The researchers said that by including data from recent clinical trials, they had more data to analyse how a delay in receiving alteplase affected the outcome of patients with stroke. This allowed them to look at not only the benefits but also the risks in relation to treatment delay. They say that “this updated pooled analysis shows that treatment with thrombolysis until 4.5 hours from stroke onset enhances the chance of favourable outcome”.

“Serious haemorrhage rates are independent of onset to time of treatment, but mortality increases with onset to time of treatment longer than 4.5 hours. However, across the time window studied, our analysis showed that the greatest benefit comes from earlier treatment, since net benefit is diminishing and is undetectable in our sample beyond 4.5 hours,” the researchers added.

Conclusion

This study used a pooled analysis of randomised controlled trials to look at how a delay in treatment with alteplase can affect the outcome and risk of death following stroke. As they had pooled data from randomised controlled trials, the quality of the data is likely to be good. Where there were differences between some of the trials (i.e. patient and stroke characteristics) the researchers appear to have considered these differences adequately.

Alteplase is not suitable for all people and, as outlined by NICE guidance, can only be administered by experienced staff to people who have definite non-haemorrhagic stroke, have no increased bleeding risk, and where immediate and repeat brain imaging is readily available.

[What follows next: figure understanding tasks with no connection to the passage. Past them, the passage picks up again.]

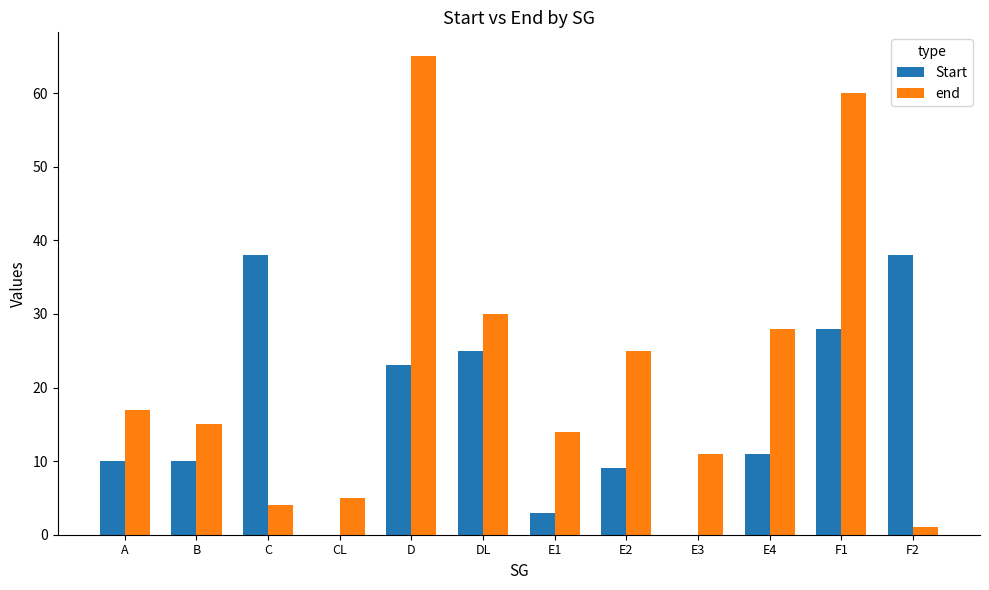

What is the sum of the Start values at A and DL?

35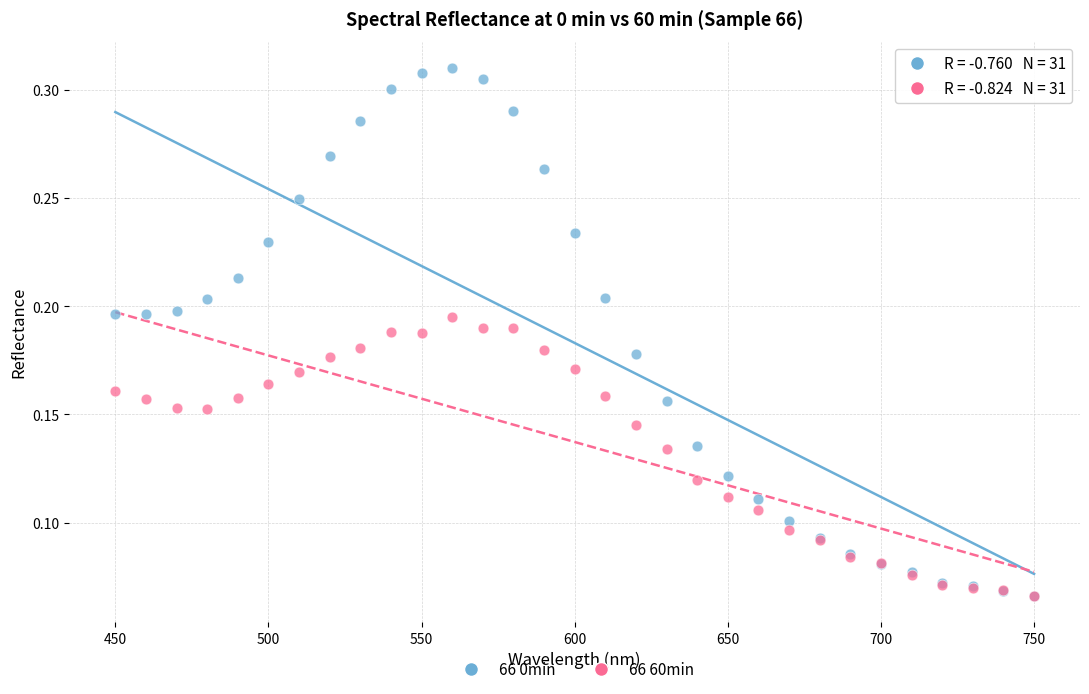

Which series reaches the maximum Y coordinate?

66 0min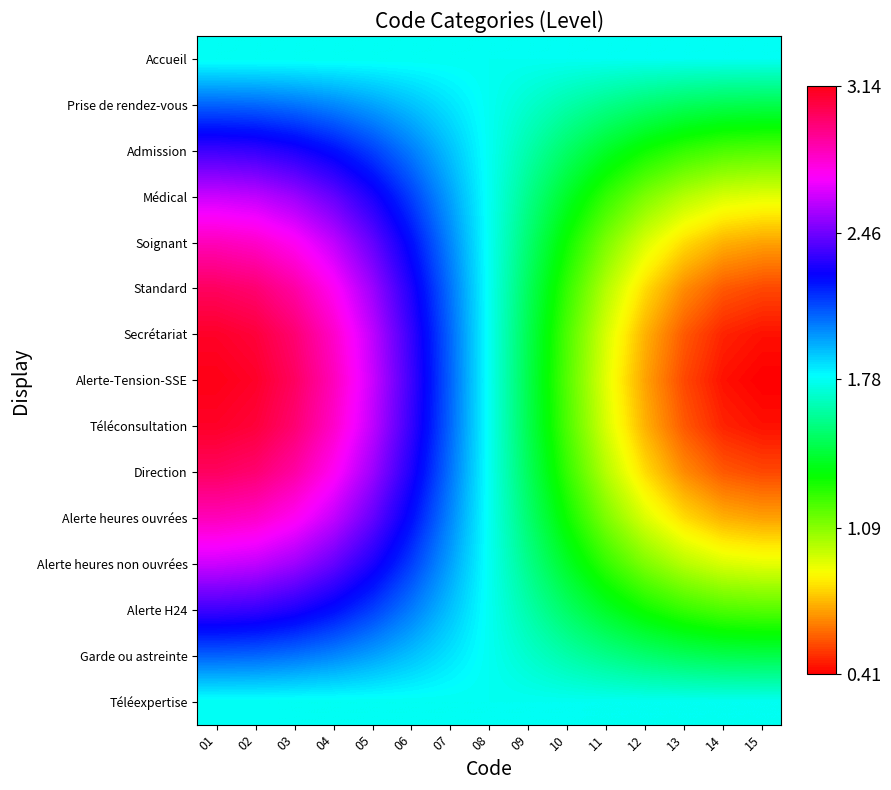

Reading right to left, what are all the values shown in this chart?

Accueil: 15=1.8	14=1.8	13=1.8	12=1.8	11=1.8	10=1.8	09=1.8	08=1.8	07=1.8	06=1.8	05=1.8	04=1.8	03=1.8	02=1.8	01=1.8
Prise de rendez-vous: 15=1.5	14=1.5	13=1.5	12=1.5	11=1.6	10=1.6	09=1.7	08=1.8	07=1.8	06=1.9	05=2.0	04=2.0	03=2.0	02=2.1	01=2.1
Admission: 15=1.2	14=1.2	13=1.2	12=1.3	11=1.4	10=1.5	09=1.6	08=1.8	07=1.9	06=2.0	05=2.1	04=2.2	03=2.3	02=2.4	01=2.4
Médical: 15=0.9	14=0.9	13=1.0	12=1.1	11=1.2	10=1.4	09=1.6	08=1.8	07=2.0	06=2.1	05=2.3	04=2.4	03=2.5	02=2.6	01=2.6
Soignant: 15=0.7	14=0.7	13=0.8	12=0.9	11=1.1	10=1.3	09=1.5	08=1.8	07=2.0	06=2.2	05=2.4	04=2.6	03=2.7	02=2.8	01=2.8
Standard: 15=0.5	14=0.6	13=0.7	12=0.8	11=1.0	10=1.2	09=1.5	08=1.8	07=2.0	06=2.3	05=2.5	04=2.7	03=2.9	02=3.0	01=3.0
Secrétariat: 15=0.4	14=0.5	13=0.6	12=0.7	11=0.9	10=1.2	09=1.5	08=1.8	07=2.1	06=2.4	05=2.6	04=2.8	03=3.0	02=3.1	01=3.1
Alerte-Tension-SSE: 15=0.4	14=0.4	13=0.5	12=0.7	11=0.9	10=1.2	09=1.5	08=1.8	07=2.1	06=2.4	05=2.6	04=2.8	03=3.0	02=3.1	01=3.1
Téléconsultation: 15=0.4	14=0.5	13=0.6	12=0.7	11=0.9	10=1.2	09=1.5	08=1.8	07=2.1	06=2.4	05=2.6	04=2.8	03=3.0	02=3.1	01=3.1
Direction: 15=0.5	14=0.6	13=0.7	12=0.8	11=1.0	10=1.2	09=1.5	08=1.8	07=2.0	06=2.3	05=2.5	04=2.7	03=2.9	02=3.0	01=3.0
Alerte heures ouvrées: 15=0.7	14=0.7	13=0.8	12=0.9	11=1.1	10=1.3	09=1.5	08=1.8	07=2.0	06=2.2	05=2.4	04=2.6	03=2.7	02=2.8	01=2.8
Alerte heures non ouvrées: 15=0.9	14=0.9	13=1.0	12=1.1	11=1.2	10=1.4	09=1.6	08=1.8	07=2.0	06=2.1	05=2.3	04=2.4	03=2.5	02=2.6	01=2.6
Alerte H24: 15=1.2	14=1.2	13=1.2	12=1.3	11=1.4	10=1.5	09=1.6	08=1.8	07=1.9	06=2.0	05=2.1	04=2.2	03=2.3	02=2.4	01=2.4
Garde ou astreinte: 15=1.5	14=1.5	13=1.5	12=1.5	11=1.6	10=1.6	09=1.7	08=1.8	07=1.8	06=1.9	05=2.0	04=2.0	03=2.0	02=2.1	01=2.1
Téléexpertise: 15=1.8	14=1.8	13=1.8	12=1.8	11=1.8	10=1.8	09=1.8	08=1.8	07=1.8	06=1.8	05=1.8	04=1.8	03=1.8	02=1.8	01=1.8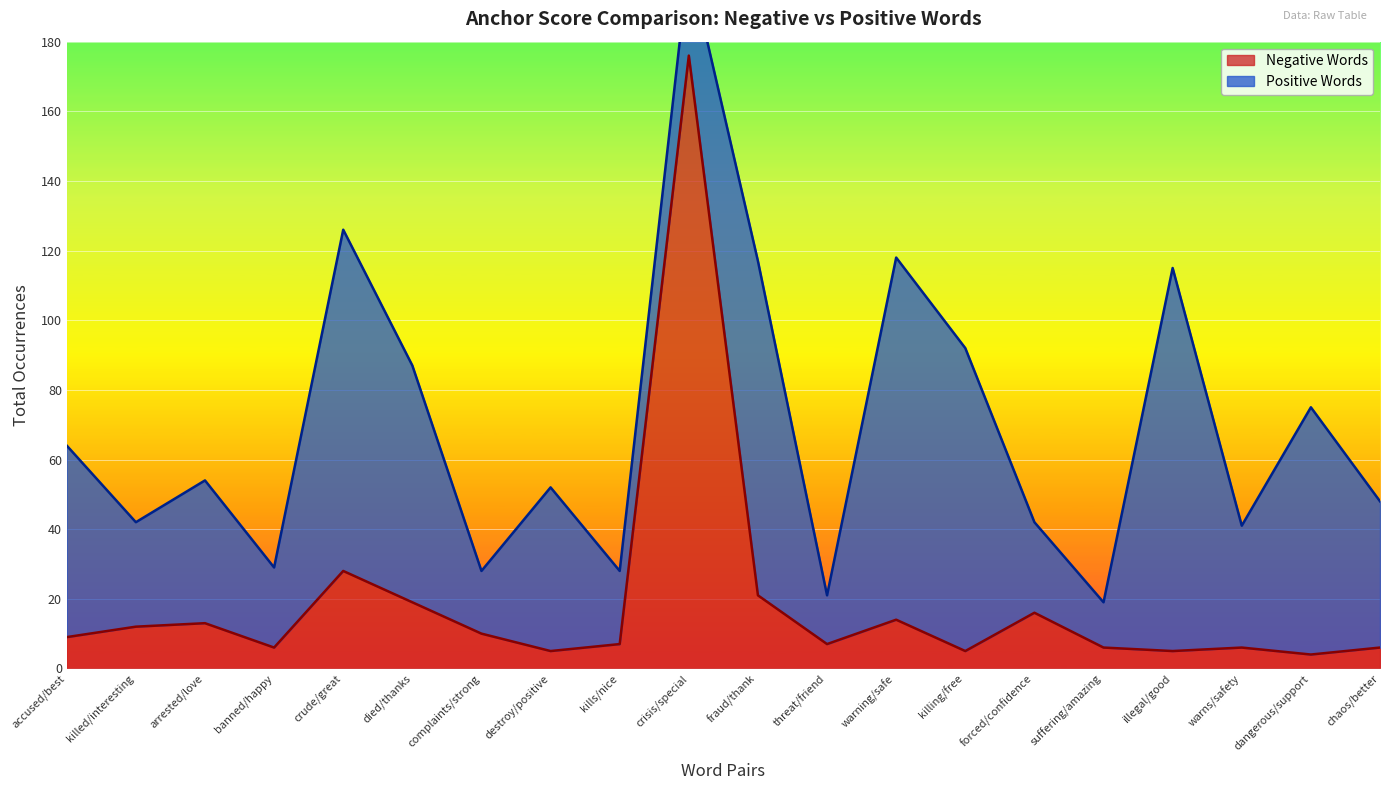

The value of Negative Words at threat/friend is 7. True or false?

True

With all cases of stroke, rapid assessment and treatment is essential to achieve the best outcome.

This study highlights the need for a rapid medical response if someone has a stroke. It is important to recognise the signs that someone is having a stroke:

  • Face. The face may have fallen on one side, the person may not be able to smile, or their mouth or eye may have drooped.
  • Arms. The person with suspected stroke may not be able to raise both arms and keep them there because of arm weakness or numbness.
  • Speech. There may be slurred speech.

These symptoms may vary from person to person, but they usually begin suddenly. If you suspect that you or someone else is having a stroke, you must phone 999 immediately and ask for an ambulance.